Super-Diffusive Gas Recovery from Nanopores

TL;DR

This study uses molecular simulations to analyze gas recovery from nanopores, revealing that strong gas-wall interactions cause super-diffusive recovery behavior, which can be modeled with continuum approaches incorporating adsorption effects.

Contribution

It demonstrates the importance of gas-wall interactions in nanopore gas recovery and shows how super-diffusive scaling laws can be accurately modeled with continuum models including adsorption.

Findings

Gas-wall interactions slow down gas diffusion in nanopores.

Gas recovery follows a super-diffusive scaling law, not the classical diffusive law.

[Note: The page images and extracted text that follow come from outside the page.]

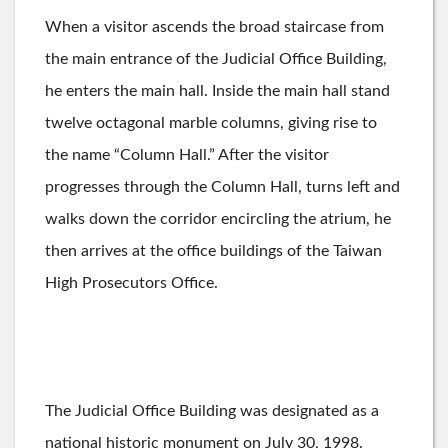
When a visitor ascends the broad staircase from
the main entrance of the Judicial Office Building,
he enters the main hall. Inside the main hall stand
twelve octagonal marble columns, giving rise to
the name “Column Hall.” After the visitor
progresses through the Column Hall, turns left and
walks down the corridor encircling the atrium, he
then arrives at the office buildings of the Taiwan
High Prosecutors Office.
The Judicial Office Building was designated as a
national historic monument on July 30, 1998.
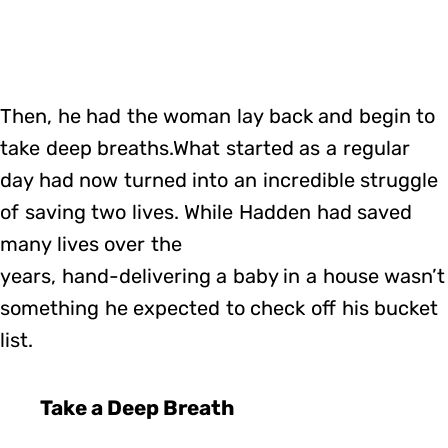
Then, he had the woman lay back and begin to
take deep breaths.What started as a regular
day had now turned into an incredible struggle
of saving two lives. While Hadden had saved
many lives over the
years, hand-delivering a baby in a house wasn’t
something he expected to check off his bucket
list.
Take a Deep Breath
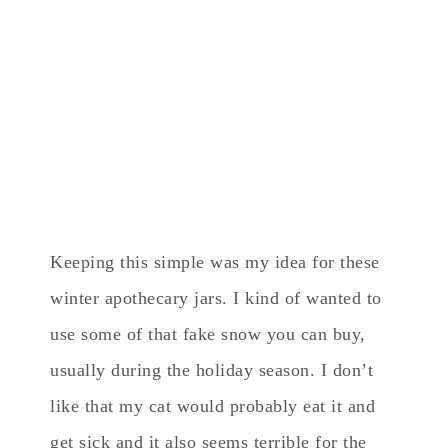
Keeping this simple was my idea for these
winter apothecary jars. I kind of wanted to
use some of that fake snow you can buy,
usually during the holiday season. I don’t
like that my cat would probably eat it and
get sick and it also seems terrible for the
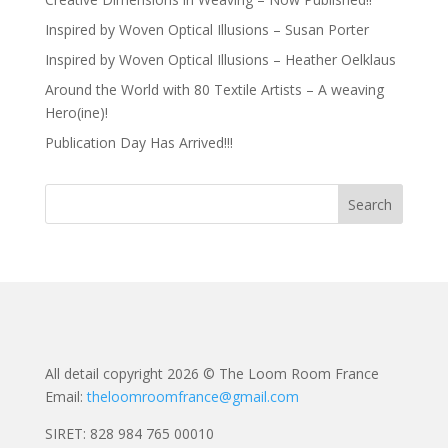
Inspired by Woven Optical Illusions – Susan Porter
Inspired by Woven Optical Illusions – Heather Oelklaus
Around the World with 80 Textile Artists – A weaving
Hero(ine)!
Publication Day Has Arrived!!!
All detail copyright 2026 © The Loom Room France
Email:
theloomroomfrance@gmail.com
SIRET: 828 984 765 00010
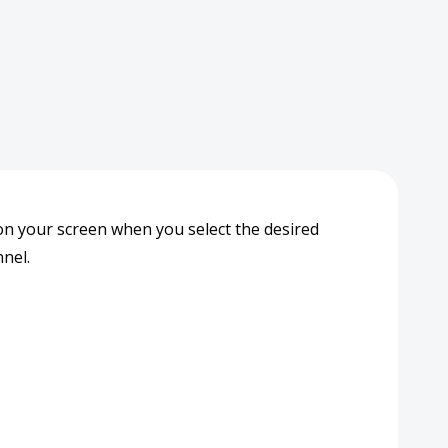
y on your screen when you select the desired
nel.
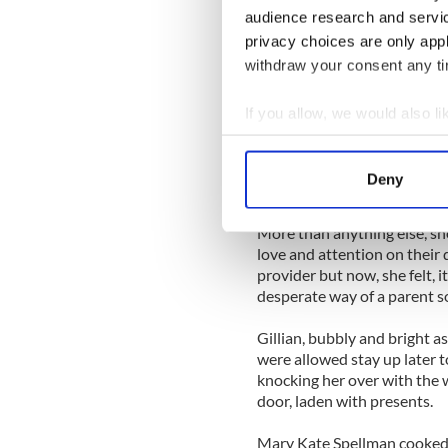
She got the kids off to schoo
audience research and servi
and wondering exactly what 
privacy choices are only app
a fling. There was nothing s
that his attitude to her had
withdraw your consent any tim
He had been more distant s
If you allow, we would also lik
better behaved at home. He
Collect information a
every month before, he’d o
Identify your device by
period and only worked late 
Deny
norm for him in all their 12 
Find out more about how your
More than anything else, she
We use cookies to personalis
love and attention on their
information about your use of
provider but now, she felt, i
other information that you’ve
desperate way of a parent s
Gillian, bubbly and bright a
were allowed stay up later t
knocking her over with the 
door, laden with presents.
Mary Kate Spellman cooked a 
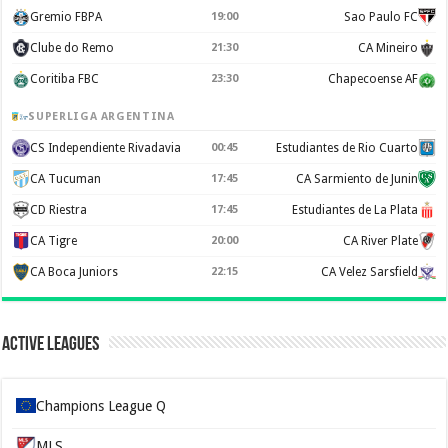
Gremio FBPA
19:00
Sao Paulo FC
Clube do Remo
21:30
CA Mineiro
Coritiba FBC
23:30
Chapecoense AF
SUPERLIGA ARGENTINA
CS Independiente Rivadavia
00:45
Estudiantes de Rio Cuarto
CA Tucuman
17:45
CA Sarmiento de Junin
CD Riestra
17:45
Estudiantes de La Plata
CA Tigre
20:00
CA River Plate
CA Boca Juniors
22:15
CA Velez Sarsfield
Active Leagues
Champions League Q
MLS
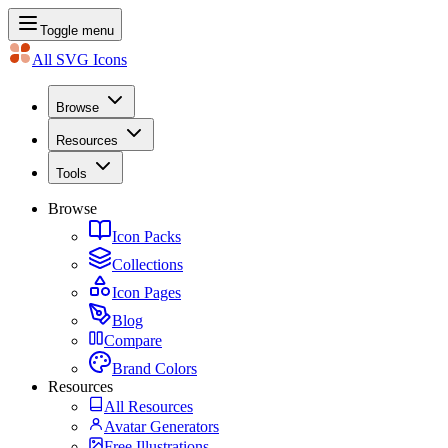
Toggle menu
All SVG Icons
Browse
Resources
Tools
Browse
Icon Packs
Collections
Icon Pages
Blog
Compare
Brand Colors
Resources
All Resources
Avatar Generators
Free Illustrations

Continuum models with Langmuir adsorption accurately capture the observed recovery behavior.

Abstract

Understanding the recovery of gas from reservoirs featuring pervasive nanopores is essential for effective shale gas extraction. Classical theories cannot accurately predict such gas recovery and many experimental observations are not well understood. Here we report molecular simulations of the recovery of gas from single nanopores, explicitly taking into account molecular gas-wall interactions. We show that, in very narrow pores, the strong gas-wall interactions are essential in determining the gas recovery behavior both quantitatively and qualitatively. These interactions cause the total diffusion coefficients of the gas molecules in nanopores to be smaller than those predicted by kinetic theories, hence slowing down the rate of gas recovery. These interactions also lead to significant adsorption of gas molecules on the pore walls. Because of the desorption of these gas molecules during gas recovery, the gas recovery from the nanopore does not exhibit the usual diffusive scaling law (i.e., the accumulative recovery scales as $R \sim t^{1/2}$ but follows a super-diffusive scaling law $R \sim t^n$ ($n>0.5$), which is similar to that observed in some field experiments. For the system studied here, the super-diffusive gas recovery scaling law can be captured well by continuum models in which the gas adsorption and desorption from pore walls are taken into account using the Langmuir model.